§ Teks Bacaan:

"""

Oleh : Dr. Inyo Yos Fernandez
Percobaan pertama untuk menemukan sejarah bahasa-bahasa dunia secara
ilmiah dilakukan pada akhir abad ke-18. Ilmuwan mulai membandingkan
bahasa dengan cara yang rinci dan sistematis, untuk melihat apakah ada
hubungan di antaranya.
Jika hubungan ini bisa dibuktikan,dapat
diasumsi bahwa bahasa-bahasa itu berhubungan. Dengan kata lain, bahasa
itu dikembangkan dari sumber yang sama,walaupun sumber ini mungkin tidak
ada lagi.
Bukti sumber bahasa yang sama mudah ditemukan di
Eropa. Ada bahasa Perancis, Spanyol, Italia dan bahasa-bahasa Romawi
lain (hlm 301), yang jelas menurun dari bahasa Latin yang dalam kasus
ini diketahui pernah ada. Pemikiran yang sama pernah diaplikasikan
kepada kelompok bahasa yang lebih besar, dan pada awal abad ke-19 ada
bukti yang meyakinkan untuk memperkuat sebuah hipotesis bahwa pernah ada
sebuah bahasa yang merupakan asal banyak bahasa-bahasa Eurasia. Proto
bahasa ini lalu disebutkan bahasa proto-Indo-Eropa (hlm.297). Secara
cepat, kelompok bahasa lain diteliti dengan menggunakan teknik yang
sama.
Metafora utama yang digunakan untuk menjelaskan hubungan
historis adalah language family, atau family tree. Dalam ‘keluarga’
romawi, bahasa Latin merupakan bahasa ‘orang tua’, dan Perancis,
Spanyol.dsb merupakan bahasa-bahasa ‘anak’. Bahasa Perancis lalu dapat
disebut bahasa ‘kakak/adik’ bagi bahasa Spanyol dan yang lainnya.

"""

§ Bahan Sumber:
"""

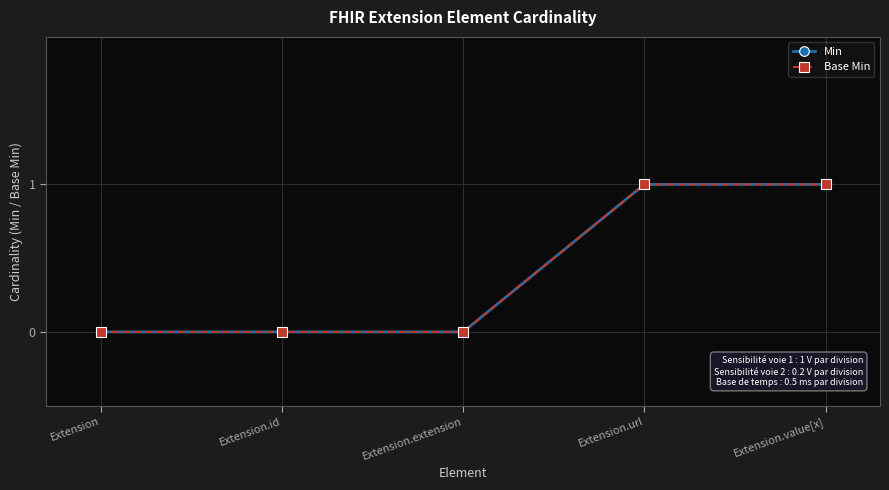

What position from the right is Extension.extension?

3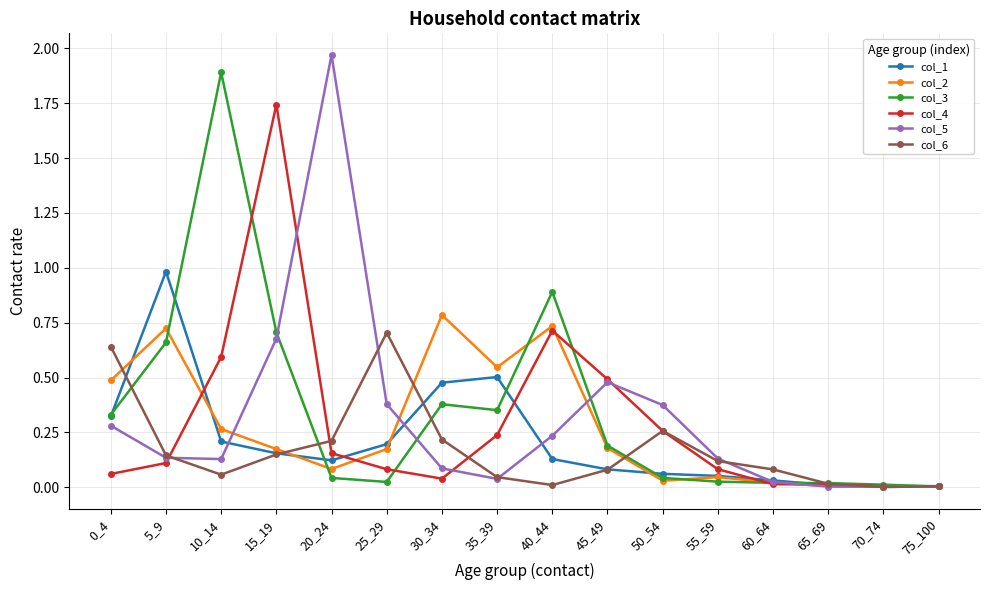

True or false: col_4 has more than 0 points higher than both neighbors.

True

"""

§ Soal Latihan: Salin tanpa perubahan bagian teks tentang sejarah bahasa, mulai dari kata-kata yang memuat "Metafora utama yang" dan berhenti setelah "dan yang lainnya.".

§ Jawaban Soal:
Metafora utama yang digunakan untuk menjelaskan hubungan
historis adalah language family, atau family tree. Dalam ‘keluarga’
romawi, bahasa Latin merupakan bahasa ‘orang tua’, dan Perancis,
Spanyol.dsb merupakan bahasa-bahasa ‘anak’. Bahasa Perancis lalu dapat
disebut bahasa ‘kakak/adik’ bagi bahasa Spanyol dan yang lainnya.